Top 5 Tuesday: Sports History’s Most Patriotic Moments

Tomorrow will mark two-hundred thirty-six years of American independence. Two-hundred thirty-six years since Thomas Jefferson penned the Declaration of Independence and John Hancock signed his — well, “John Hancock.” The past centuries have provided many definitive moments, and sports history is no exception. Today, THE SPORTS DISPENCER has scoured the records to compile five of sports history’s most patriotic moments.

5. Reaction to the Death of Osama Bin Laden

On May 1, 2011, a covert operation captured and killed Al-Qaeda mastermind Osama bin Laden in his Pakistani compound. Courtesy of social media, news spread rapidly before an official announcement was made, eventually reaching the fans of Citizens Bank Park in Philadelphia. There, a nationally broadcast matchup between the Mets and Phillies was briefly interrupted in the top of the ninth when jubilant spectators erupted into chanting U-S-A. Although in the midst of a tightly contested NL East matchup, rival fans put their team allegiances aside and reveled in a marquee American moment.

4. “Dream Team”

At the 1988 Olympics in Seoul, the U.S. men’s basketball team — composed of college stars — stumbled to an unacceptable third place finish. Four years later, FIBA turned to the NBA to supply a lineup capable of returning American basketball to atop the podium. By enlisting the game’s best and brightest stars, the world could not compete, losing by an average of 43.8 points. From Bird to Magic to Barkley to Jordan, the U.S.’s elite squad dazzled audiences, seized the gold, and brought glory to the “Stars and Stripes.”

3. Super Bowl XXXVI Halftime Show

As the United States continued to recover, Super Bowl XXXVI served as a platform to pay tribute to victims of the 9/11 terrorist attacks. After U2 treated the sold out Superdome crowd to an upbeat rendition of “Beautiful Day”, the scene changed. Behind the band, two backdrops began to scroll, featuring the names of all the victims killed in the attacks. When U2 concluded the emotional performance, Bono tore open his jacket to reveal an American flag. The halftime show garnered rave reviews and in 2009 was named by SI.com as the greatest in history.

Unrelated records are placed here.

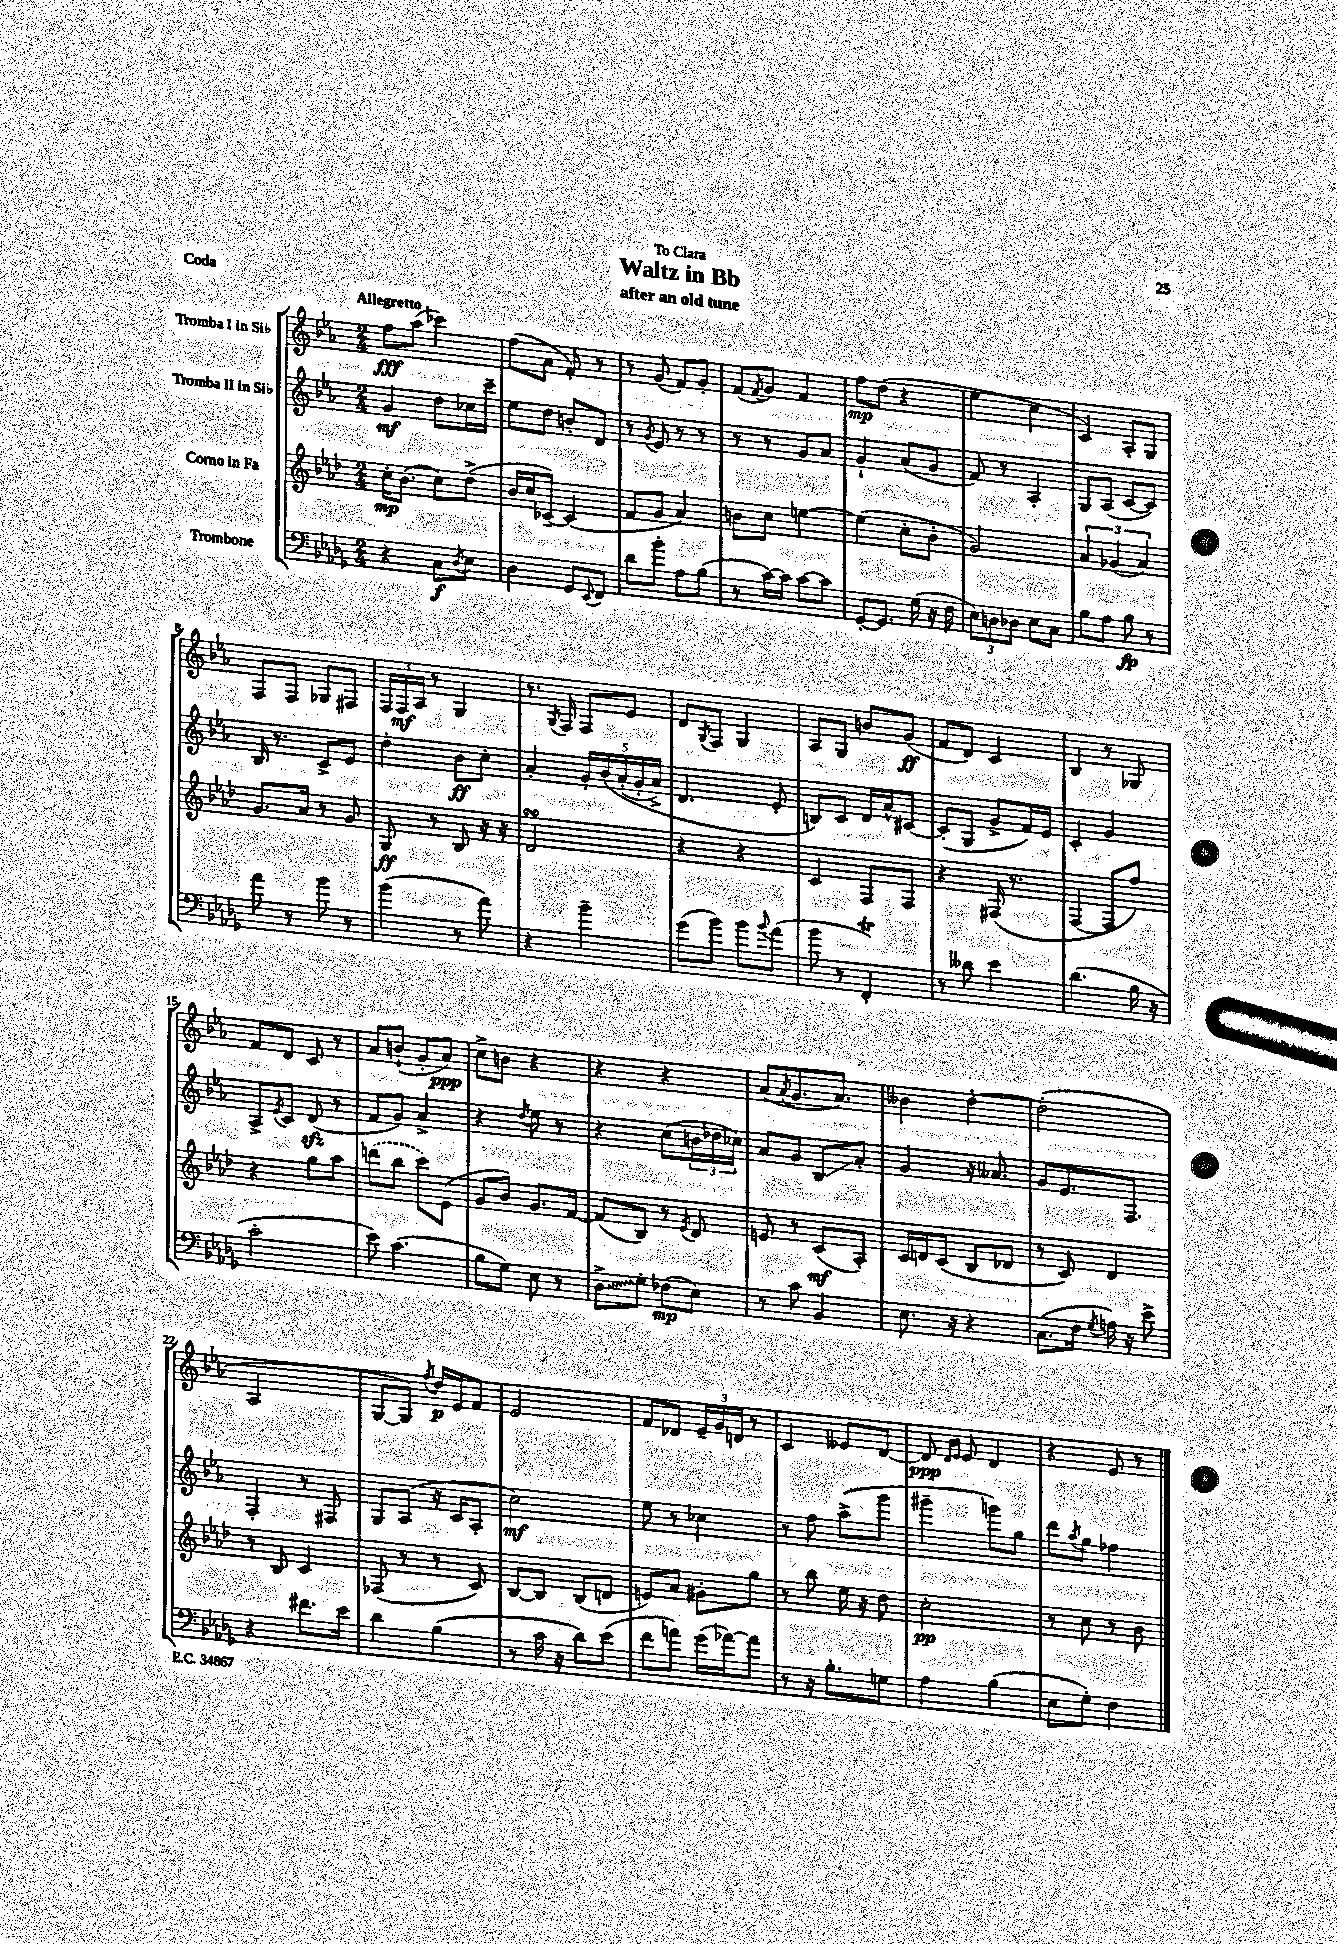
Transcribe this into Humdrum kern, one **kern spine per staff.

**kern	**kern	**kern	**kern
*staff4	*staff3	*staff2	*staff1
*clefF4	*clefG2	*clefG2	*clefG2
*k[b-e-a-d-g-]	*k[b-e-a-d-]	*k[b-e-a-]	*k[b-e-a-]
*M2/4	*M2/4	*M2/4	*M2/4
4r	16cc'	4g	8ff
.	(8.b-	.	.
.	.	.	(8aa-
8C	8cc)	8dd	4ccc-)
8qD-	.	.	.
8E-	(8dd-^	16cc-	.
.	.	16ccc~	.
=	=	=	=
4D-	16b-	8ee-	(8ff
.	16cc	.	.
.	[8c-~)	8dd	8a-
8GG-	(4c-]	8b'	8f')
8qqEE-	.	.	.
8FF	.	8d	8r
=	=	=	=
8d-	8f	8r	8r
.	.	8qg	.
8b-'	8g	8e-	(8g
8A-	4a-)	8r	8f)
(8B-	.	8r	8g'
=	=	=	=
8r	8b	8r	(8f
.	.	.	8qf
[16c)	8cc	8r	8g)
16c]	.	.	.
[8c	[4ee	8g	4f
8c]	.	8a-	.
=	=	=	=
[8GG-'	(4ee]	4g`	8ff
8.GG-]	.	.	(8dd
.	8cc'	(8a-	4r
(16G-	.	.	.
16r	8b-'	8g	.
16F	.	.	.
=	=	=	=
12E-)	2g)	8f)	4ee-
12D	.	.	.
.	.	8r	.
12D-	.	.	.
8E-	.	4A-'	4cc
8C	.	.	.
=	=	=	=
8B-	6a-	8G	4c)
8A-	.	(8A-	.
.	(6g-	.	.
8B-	.	[8c	8A-'
.	6a-)	.	.
8r	.	8c])	8G
=	=	=	=
8a-	8.g	16B-	8F
.	.	8.r	.
8r	.	.	8F
.	16a-	.	.
8b-	8r	8c^	8G-
8r	8g	8e-	8F#
=	=	=	=
(4b-	8G	4dd'	24F
.	.	.	24F
.	.	.	24A-
.	8r	.	8r
8r	8B-	8b-	4G
8a-)	16r	8cc'	.
.	16r	.	.
=	=	=	=
4r	2d-	4a-'	8.r
.	.	.	8qG
.	.	.	16F
4b-~	.	20g'	8F
.	.	&(20b-	.
.	.	(20a-'	.
.	.	.	8e-
.	.	20g'	.
.	.	20a-^)	.
=	=	=	=
(8g-	4r	4.d	8d
.	.	.	8qG
8b-)	.	.	8F
8b-	4r	.	4G
8qqb-	.	.	.
(8a-	.	8e-'	.
=	=	=	=
8b-	4c	8B&)	8A-
8r	.	8c	8G
4FF')	8F	16d	8b
.	.	16a-^^	.
.	8F	[8c#	(8g
=	=	=	=
8r	4r	(8c#']	8f
8d--	.	8G	8d)
4e-	(16F#	8g^	4c
.	8.r	.	.
.	.	16f)	.
.	.	16e-	.
=	=	=	=
(4.d-	[4F	4c'	4B-
.	8F]	4g	8r
16B-	8ff)	.	8G-
16r	.	.	.
=	=	=	=
2c'	4r	8A-^	8f
.	.	8qe-	.
.	.	8c	8d
.	8gg	(8d	8c
.	8aa-	8r	8r
=	=	=	=
8e-)	(8ddd	8f	8a-
(4.c	8bb-	8g)	(8b`
.	8ccc)	4a-^	8g'
.	(8e-	.	8a-)
=	=	=	=
8B-	8g	4r	8cc^
8G-)	8b-)	.	8b
.	.	8qdd	.
8E-	8.g	8ee-	4r
8r	.	8r	.
.	[16f	.	.
=	=	=	=
8D-^	(8f]	4r	4r
8G-'	8B-)	.	.
(8F-	8r	(8cc	4r
.	8qe-	.	.
8E-)	8d-	24b	.
.	.	24dd-	.
.	.	24cc-)	.
=	=	=	=
8r	8e	8a-	(8a-
.	.	.	8qa-
8c	8r	8g	8.g
4BB-	(8c	8B-	.
.	.	.	8.a-)
.	8A-')	8a-'	.
=	=	=	=
8.E-	16c	4g	4b--
.	16d	.	.
.	(8c	.	.
16r	.	.	.
4r	8B-	16r	[4dd'
.	.	8.a--	.
.	8d-	.	.
=	=	=	=
(8.C	8r	8g	(2dd']
.	8c)	8.e-	.
16F	.	.	.
8qG-	.	.	.
16A)	4d-	.	.
16r	.	8.F	.
8e-^	.	.	.
=	=	=	=
4r	8r	4F'	2A-
.	8B-	.	.
8.f#	4c	8r	.
.	.	8F#	.
16e-	.	.	.
=	=	=	=
4d-	(8F-	8G	[8G
.	8r	(8A-	8G])
.	.	.	8qff
(4B-	8r	16r	16dd
.	.	16c	16e-
.	8c)	8A-'	8f
=	=	=	=
8r	[8B-	2cc)	2e-
16c	8B-]	.	.
16r	.	.	.
8d-)	(8B-	.	.
(8e-	8d	.	.
=	=	=	=
8f	8e)	8ee-	8f
8a)	8a-	8r	8d-
(16g-	8g#'	4cc-	24e-~
.	.	.	24g
[16a-)	.	.	.
.	.	.	24d
8a-]	8gg	.	8r
=	=	=	=
8r	8r	8r	4c
16r	8bb-	8ff	.
8.B-'	.	.	.
.	16ee-	(8aa-^	8e--
.	16r	.	.
8G	8dd-	8ggg	[8d
=	=	=	=
4A-	2cc'	4ggg#~	8d]
.	.	.	16qqd
.	.	.	16qqe-
.	.	.	8e-
(4B-	.	8ggg)	4d
.	.	8gg	.
=	=	=	=
8E-	8r	8ddd	4r
.	.	8qaa-	.
8G-')	8cc	8gg	.
4F	8r	4ff-	8e-
.	8b-	.	8r
==	==	==	==
*-	*-	*-	*-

2. Rick Monday Saves the Flag

A two-time All-Star, ex-Cubs center fielder Rick Monday is perhaps best known for stopping two protesters from burning an American flag in a play dubbed “the greatest in baseball history.” In regards to the incident, Monday, a former marine, later remarked, “If you’re going to burn the flag, don’t do it around me. I’ve been to too many veterans’ hospitals and seen too many broken bodies of guys who tried to protect it.”

1. Miracle on Ice

Entering the 1980 Winter Olympics, the Soviet Union was the odds-on favorite to top the podium, winning every ice hockey gold since 1964. Since the United States’ victory in 1960, the Soviets defeated America in every subsequent matchup with a cumulative score of 28-7. In the heart of the Cold War, the Americans and Soviets were natural rivals, but the United States never seemed to gain the upper hand. When the Olympics returned to Lake Placid, where the U.S. captured gold in 1960, momentum had finally shifted in America’s favor. In front of a raucous home crowd, Herb Brooks’ squad edged the Soviets 4-3 en route to Olympic gold.